Здравствуй, одиночество! Я по тебе скучал.
— Не злись.
— Просто не нарывайся.
— Покажешь маяк? — Шерлок обезоруживающе улыбается и подносит кружку к губам. — Хороший кофе. И симпатичные чайки.
*
Он и впрямь облазил Маяк снизу доверху, заглянув в каждую щель. Непонятно, ради какого рекорда, совершил три восхождения по спирали, практически без перерыва взлетая по узким крутым ступенькам. Дышал легко и только в завершение своего экстремального альпинизма слегка задохнулся. Вытирая ладонью испарину и отбрасывая со лба повлажневшие пряди, он довольно покачивал головой и что-то тихо бубнил. Сунул нос в брошюры и документы, внимательно рассмотрел приборы, тыча пальцем в каждый из них и задавая короткие практические вопросы. Побывал на балконе и вернулся, с головы до ног облитый дождём.
— Жаль, что нет настоящего шторма.
— И правда жаль, — усмехается Джон. — Ты закончил?

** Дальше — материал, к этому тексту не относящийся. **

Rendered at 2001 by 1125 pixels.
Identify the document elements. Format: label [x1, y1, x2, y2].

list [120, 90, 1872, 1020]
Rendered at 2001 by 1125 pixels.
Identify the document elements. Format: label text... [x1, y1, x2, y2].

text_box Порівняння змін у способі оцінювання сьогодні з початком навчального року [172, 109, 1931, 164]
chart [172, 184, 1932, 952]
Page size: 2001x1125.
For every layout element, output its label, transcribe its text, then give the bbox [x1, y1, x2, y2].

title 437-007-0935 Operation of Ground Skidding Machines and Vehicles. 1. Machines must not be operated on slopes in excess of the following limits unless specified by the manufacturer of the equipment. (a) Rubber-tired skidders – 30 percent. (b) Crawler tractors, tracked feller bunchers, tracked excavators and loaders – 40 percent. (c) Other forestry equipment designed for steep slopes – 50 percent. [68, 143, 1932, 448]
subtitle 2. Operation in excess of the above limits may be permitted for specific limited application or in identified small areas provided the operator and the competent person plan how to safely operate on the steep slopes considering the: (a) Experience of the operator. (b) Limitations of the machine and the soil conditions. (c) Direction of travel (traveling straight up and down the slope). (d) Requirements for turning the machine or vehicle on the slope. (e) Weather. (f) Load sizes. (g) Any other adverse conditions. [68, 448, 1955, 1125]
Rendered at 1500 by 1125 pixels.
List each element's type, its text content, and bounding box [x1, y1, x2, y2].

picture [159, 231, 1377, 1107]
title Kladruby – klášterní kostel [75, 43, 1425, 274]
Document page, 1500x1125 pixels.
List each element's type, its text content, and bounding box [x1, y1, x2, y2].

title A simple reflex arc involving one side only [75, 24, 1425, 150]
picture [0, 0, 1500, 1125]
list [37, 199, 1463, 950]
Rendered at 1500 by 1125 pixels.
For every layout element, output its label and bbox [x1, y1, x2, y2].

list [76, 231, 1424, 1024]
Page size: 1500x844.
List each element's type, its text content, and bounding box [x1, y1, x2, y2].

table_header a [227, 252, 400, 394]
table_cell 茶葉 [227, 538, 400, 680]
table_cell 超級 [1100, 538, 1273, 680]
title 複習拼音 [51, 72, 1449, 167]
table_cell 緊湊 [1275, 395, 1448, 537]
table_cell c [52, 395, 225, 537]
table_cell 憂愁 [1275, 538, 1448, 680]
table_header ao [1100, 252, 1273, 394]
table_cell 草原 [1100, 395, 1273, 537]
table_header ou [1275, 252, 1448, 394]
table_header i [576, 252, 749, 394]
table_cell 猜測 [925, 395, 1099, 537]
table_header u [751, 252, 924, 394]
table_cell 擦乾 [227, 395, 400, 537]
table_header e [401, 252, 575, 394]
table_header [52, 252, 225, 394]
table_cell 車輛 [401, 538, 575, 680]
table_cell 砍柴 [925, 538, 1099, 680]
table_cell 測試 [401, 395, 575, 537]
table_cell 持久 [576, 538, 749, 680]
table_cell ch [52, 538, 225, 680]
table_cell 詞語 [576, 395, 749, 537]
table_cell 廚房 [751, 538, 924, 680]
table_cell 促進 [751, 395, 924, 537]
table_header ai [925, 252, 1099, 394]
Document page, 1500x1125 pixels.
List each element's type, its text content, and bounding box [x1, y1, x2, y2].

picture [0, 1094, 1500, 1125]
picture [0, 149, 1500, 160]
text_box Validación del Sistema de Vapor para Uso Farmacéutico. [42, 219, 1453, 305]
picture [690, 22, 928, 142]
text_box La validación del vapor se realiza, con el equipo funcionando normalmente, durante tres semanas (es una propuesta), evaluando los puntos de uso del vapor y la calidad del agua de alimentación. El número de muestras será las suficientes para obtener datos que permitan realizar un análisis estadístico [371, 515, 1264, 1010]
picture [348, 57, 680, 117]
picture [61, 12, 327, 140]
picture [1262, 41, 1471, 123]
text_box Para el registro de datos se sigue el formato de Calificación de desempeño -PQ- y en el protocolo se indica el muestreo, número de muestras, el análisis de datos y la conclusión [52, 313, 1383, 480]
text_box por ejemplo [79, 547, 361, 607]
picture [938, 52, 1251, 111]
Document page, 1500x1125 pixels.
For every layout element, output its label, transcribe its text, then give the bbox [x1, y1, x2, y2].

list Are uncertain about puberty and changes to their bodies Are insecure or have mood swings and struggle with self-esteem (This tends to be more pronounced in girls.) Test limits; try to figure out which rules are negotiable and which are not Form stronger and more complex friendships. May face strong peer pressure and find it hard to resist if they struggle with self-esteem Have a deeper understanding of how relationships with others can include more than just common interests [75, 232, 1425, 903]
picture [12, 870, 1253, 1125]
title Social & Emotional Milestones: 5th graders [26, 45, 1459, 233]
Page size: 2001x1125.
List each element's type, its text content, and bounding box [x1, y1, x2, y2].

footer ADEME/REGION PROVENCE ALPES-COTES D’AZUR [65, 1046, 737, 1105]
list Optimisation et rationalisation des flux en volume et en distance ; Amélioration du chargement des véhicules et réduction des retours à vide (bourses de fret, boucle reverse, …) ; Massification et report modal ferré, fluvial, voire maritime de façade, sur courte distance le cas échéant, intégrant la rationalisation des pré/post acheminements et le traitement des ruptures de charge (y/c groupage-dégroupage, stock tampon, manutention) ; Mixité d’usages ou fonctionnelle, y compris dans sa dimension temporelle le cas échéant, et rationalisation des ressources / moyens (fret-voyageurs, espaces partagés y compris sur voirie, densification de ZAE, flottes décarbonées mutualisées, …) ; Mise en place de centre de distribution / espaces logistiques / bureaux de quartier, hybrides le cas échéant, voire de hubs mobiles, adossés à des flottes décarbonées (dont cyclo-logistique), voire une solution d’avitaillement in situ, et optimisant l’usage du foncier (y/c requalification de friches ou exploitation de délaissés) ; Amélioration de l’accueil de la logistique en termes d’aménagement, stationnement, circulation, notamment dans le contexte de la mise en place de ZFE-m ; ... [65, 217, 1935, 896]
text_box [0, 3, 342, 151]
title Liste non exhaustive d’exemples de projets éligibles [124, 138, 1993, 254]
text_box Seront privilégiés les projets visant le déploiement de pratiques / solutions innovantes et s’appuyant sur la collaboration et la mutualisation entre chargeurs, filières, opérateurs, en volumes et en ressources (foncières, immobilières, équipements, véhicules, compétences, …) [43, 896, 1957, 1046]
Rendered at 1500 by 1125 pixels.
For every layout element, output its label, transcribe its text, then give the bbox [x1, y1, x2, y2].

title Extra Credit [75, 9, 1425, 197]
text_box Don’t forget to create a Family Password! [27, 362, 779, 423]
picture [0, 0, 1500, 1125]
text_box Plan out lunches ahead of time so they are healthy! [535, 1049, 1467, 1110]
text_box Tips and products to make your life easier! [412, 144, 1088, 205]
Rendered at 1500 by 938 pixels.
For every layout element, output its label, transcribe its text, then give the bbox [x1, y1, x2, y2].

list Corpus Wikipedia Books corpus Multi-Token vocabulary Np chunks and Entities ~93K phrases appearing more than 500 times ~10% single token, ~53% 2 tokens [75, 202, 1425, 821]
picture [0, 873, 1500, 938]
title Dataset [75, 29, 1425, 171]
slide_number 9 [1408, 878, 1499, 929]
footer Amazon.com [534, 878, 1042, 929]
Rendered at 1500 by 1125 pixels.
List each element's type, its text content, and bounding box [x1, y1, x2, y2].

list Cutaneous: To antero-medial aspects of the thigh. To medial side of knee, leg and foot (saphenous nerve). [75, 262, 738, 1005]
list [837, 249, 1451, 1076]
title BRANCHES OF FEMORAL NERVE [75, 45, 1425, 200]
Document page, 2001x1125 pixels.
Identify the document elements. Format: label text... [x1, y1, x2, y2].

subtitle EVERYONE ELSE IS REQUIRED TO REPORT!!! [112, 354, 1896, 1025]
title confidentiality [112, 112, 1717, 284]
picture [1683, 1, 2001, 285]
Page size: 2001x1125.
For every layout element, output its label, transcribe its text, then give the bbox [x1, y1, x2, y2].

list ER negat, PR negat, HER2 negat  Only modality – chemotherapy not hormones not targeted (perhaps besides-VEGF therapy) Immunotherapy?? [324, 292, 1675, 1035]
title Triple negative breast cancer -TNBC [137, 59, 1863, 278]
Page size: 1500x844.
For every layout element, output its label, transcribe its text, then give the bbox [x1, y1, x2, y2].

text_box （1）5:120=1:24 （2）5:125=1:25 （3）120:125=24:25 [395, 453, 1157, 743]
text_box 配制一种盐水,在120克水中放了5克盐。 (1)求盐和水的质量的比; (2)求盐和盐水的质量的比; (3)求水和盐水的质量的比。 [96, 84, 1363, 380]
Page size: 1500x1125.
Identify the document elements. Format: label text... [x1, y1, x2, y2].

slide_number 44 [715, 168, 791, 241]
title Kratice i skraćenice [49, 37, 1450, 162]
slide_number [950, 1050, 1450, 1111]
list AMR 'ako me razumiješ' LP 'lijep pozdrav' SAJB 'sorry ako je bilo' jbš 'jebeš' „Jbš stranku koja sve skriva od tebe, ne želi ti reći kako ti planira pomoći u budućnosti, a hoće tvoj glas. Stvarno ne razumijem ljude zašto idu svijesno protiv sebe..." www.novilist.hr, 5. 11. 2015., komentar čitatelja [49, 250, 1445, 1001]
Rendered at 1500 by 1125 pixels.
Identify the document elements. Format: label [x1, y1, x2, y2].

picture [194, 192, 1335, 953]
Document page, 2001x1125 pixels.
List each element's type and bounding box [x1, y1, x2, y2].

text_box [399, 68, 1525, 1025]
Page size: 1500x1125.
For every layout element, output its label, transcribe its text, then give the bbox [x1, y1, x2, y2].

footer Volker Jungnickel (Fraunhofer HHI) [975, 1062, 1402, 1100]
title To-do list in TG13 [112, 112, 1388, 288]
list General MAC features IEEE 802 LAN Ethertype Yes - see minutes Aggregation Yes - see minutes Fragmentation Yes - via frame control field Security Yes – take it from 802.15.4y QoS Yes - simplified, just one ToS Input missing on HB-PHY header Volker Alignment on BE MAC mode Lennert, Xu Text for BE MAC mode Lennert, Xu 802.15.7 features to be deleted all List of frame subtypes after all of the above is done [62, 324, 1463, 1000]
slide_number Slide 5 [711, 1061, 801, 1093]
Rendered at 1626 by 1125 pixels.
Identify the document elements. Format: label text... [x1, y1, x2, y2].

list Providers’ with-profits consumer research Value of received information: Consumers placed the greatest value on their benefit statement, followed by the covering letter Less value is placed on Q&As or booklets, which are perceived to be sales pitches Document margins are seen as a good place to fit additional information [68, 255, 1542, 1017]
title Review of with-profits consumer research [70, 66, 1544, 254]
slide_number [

До полудня три четверти часа. Сейчас он напоит его чаем и отвезёт на вокзал. Впереди целый день, который Джон намерен провести с удовольствием и не опоздать на Маяк.
— Да, — Шерлок смотрит с лёгким прищуром, словно что-то затеял. — Я решил задержаться на несколько дней. Не прогонишь?
И, чёрт возьми, Джон может поклясться, что в первую секунду он почувствовал радость.
Примечания:
сенокосец
http://wildwildworld.net.ua/sites/default/files/styles/thic_photo/public/images/cenocosca1.jpg?itok=ccTzjzul
Если возникнут вопросы, почему иногда *Маяк* написано с заглавной буквы, а иногда - со строчной, я поясню: с заглавной буквы о Маяке говорят жители посёлка и Джон, тем самым подчёркивая своё к нему уважение. Для Шерлока же он просто маяк. Джон лишь однажды позволяет себе говорить о Маяке неуважительно, но в тот момент для него это скорее что-то абстрактное, не имеющее отношения к сооружению, которому он служит.